The mean percentage of STROBE points reported satisfactorily in each article as graded by the two reviewers was 53% (95% CI, 42%–63%). Parsons et al. [23] reported an overall STROBE compliance rate of 58% (95% CI, 56%–60%) in a random sample of 100 articles from selected general orthopaedic surgery journals, which is quite similar to the result we found for oncology. Others have investigated the quality of reporting of RCTs and meta-analyses in orthopaedic surgery; Audige et al. [1] demonstrated that only 20% of systematic reviews included a quality assessment for included observational studies [24, 7, 24]. Nonetheless, many top orthopaedic journals have adopted STROBE in their instructions to authors and preference for its use is evident in editorials, methodological reviews, and instructional articles [5, 14, 16, 17, 20, 30]. To our knowledge, this is the first report to systematically review the quality of reporting for studies in orthopaedic oncology. We have identified the need for improved reporting field in this field, which could potentially improve the quality of future studies.

Using the STROBE checklist, we identified several recurrent strengths and deficiencies in the quality of reporting for cohort studies. There are several STROBE items whose improved reporting could significantly improve the transparency of future observational studies: identification of the chosen study design in either the title or abstract; justified study sample size; accounting of missing data and losses to followup; and discussion of potential sources of bias. Some items such as sensitivity analyses are not always possible or indicated in small observational surgical studies. Parsons et al. also found deficiencies in study design identification and sample size justification, but did not report on the other items for which we found deficiencies [23].

We found that retrospective studies are the dominant form of evidence for the surgical management of primary lower extremity bone tumors.

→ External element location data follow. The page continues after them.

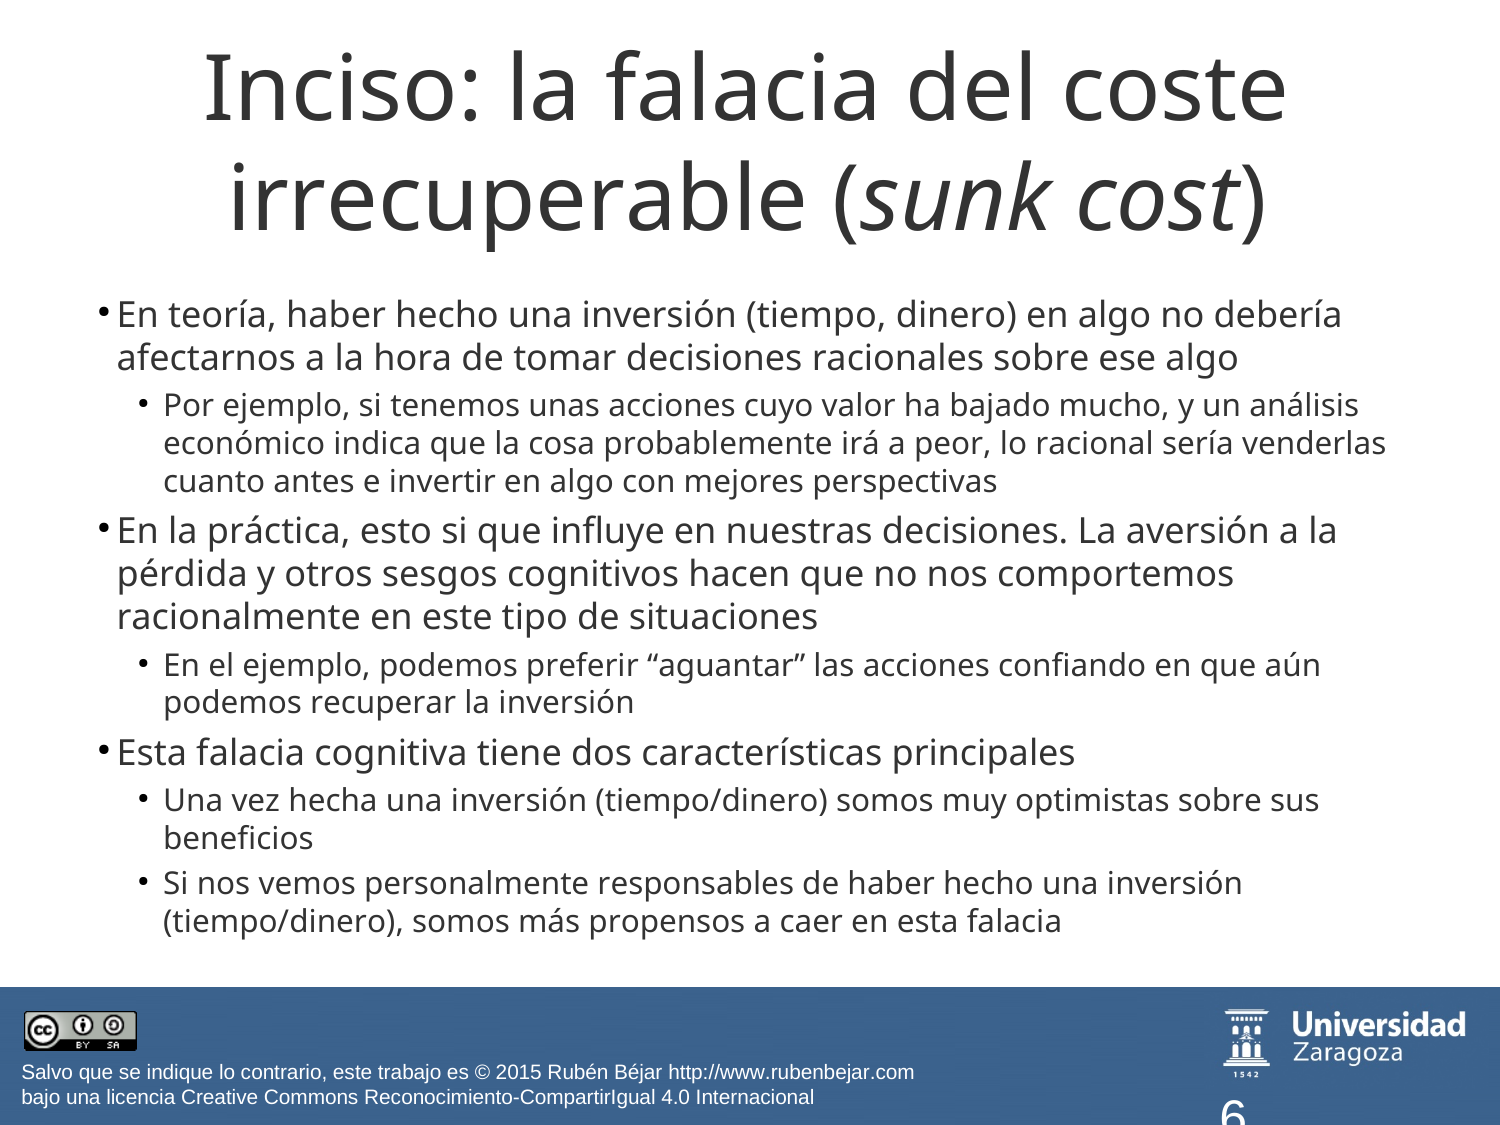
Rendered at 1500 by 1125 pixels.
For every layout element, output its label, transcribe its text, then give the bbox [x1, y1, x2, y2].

title Inciso: la falacia del coste irrecuperable (sunk cost) [74, 21, 1420, 257]
picture [1226, 1116, 1240, 1125]
list En teoría, haber hecho una inversión (tiempo, dinero) en algo no debería afectarnos a la hora de tomar decisiones racionales sobre ese algo Por ejemplo, si tenemos unas acciones cuyo valor ha bajado mucho, y un análisis económico indica que la cosa probablemente irá a peor, lo racional sería venderlas cuanto antes e invertir en algo con mejores perspectivas En la práctica, esto si que influye en nuestras decisiones. La aversión a la pérdida y otros sesgos cognitivos hacen que no nos comportemos racionalmente en este tipo de situaciones En el ejemplo, podemos preferir “aguantar” las acciones confiando en que aún podemos recuperar la inversión Esta falacia cognitiva tiene dos características principales Una vez hecha una inversión (tiempo/dinero) somos muy optimistas sobre sus beneficios Si nos vemos personalmente responsables de haber hecho una inversión (tiempo/dinero), somos más propensos a caer en esta falacia [82, 283, 1418, 957]
picture [0, 987, 1500, 1125]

Given the rarity of these tumors and the challenges inherent to completing large prospective interventional studies, observational studies will likely continue to prevail as the best available evidence in this field, and treating surgeons should be aware of the quality of literature supporting his or her treatment decisions when deciding on an operation and discussing the options with patients. Authors may use the results of this study to minimize the ambiguity of selection bias, transfer bias, and assessor bias by emphasizing clear descriptions of participant selection, losses to followup, and whether there were differences in followup between treatment arms, the amount and effect of any missing data, and by clarifying who assessed the primary outcomes and which instruments were used.